On Sun, 12 Dec 2021 14:32:15 -0700
Grant Taylor <
gta...@tnetconsulting.net> wrote:
> On 12/12/21 1:58 PM,
muta...@gmail.com wrote:
> > They did allow hard disks to be redirected to the USB port.
>
> No.
>
> USB has something that looks like a hard disk. But it's decidedly
> different than a hard disk attached to an IDE / SCSI controller.
Are you talking about a USB storage device, such as a USB stick or a
USB hard disk?
Or, are you talking about legacy BIOS drive emulation which is a
combination of BIOS support, a USB storage device, and a bootable image
stored on the USB device? i.e., the USB-FDD, USB-HD, USB-ZIP etc boot
options on the BBS Boot Menu
I think Paul is referring to the latter when he said, "they [allowed]

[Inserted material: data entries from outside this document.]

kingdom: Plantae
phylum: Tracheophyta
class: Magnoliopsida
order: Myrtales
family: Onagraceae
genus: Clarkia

hard disks to be redirected to the USB port."
FYI, the BIOS Boot Specification is what requires the bootable device
type to be reported as either usb, floppy, hard disk, cd-rom, pcmcia,
or network. This standard defines how execution is transferred from
the BIOS (non-UEFI) to the boot code, either a procedure for IPL
devices, or installable Int 13h drive support routines for BCV devices.
BCV devices have an option ROM which has extra Int 13h routines, e.g.,
SCSI. This spec also specifies the BIOS Boot Menu pop-up etc as well as
various changes to Int 18h, Int 19h, where Int 13h gets copied to Int
40h, the BDA updated with installed drives, and so forth.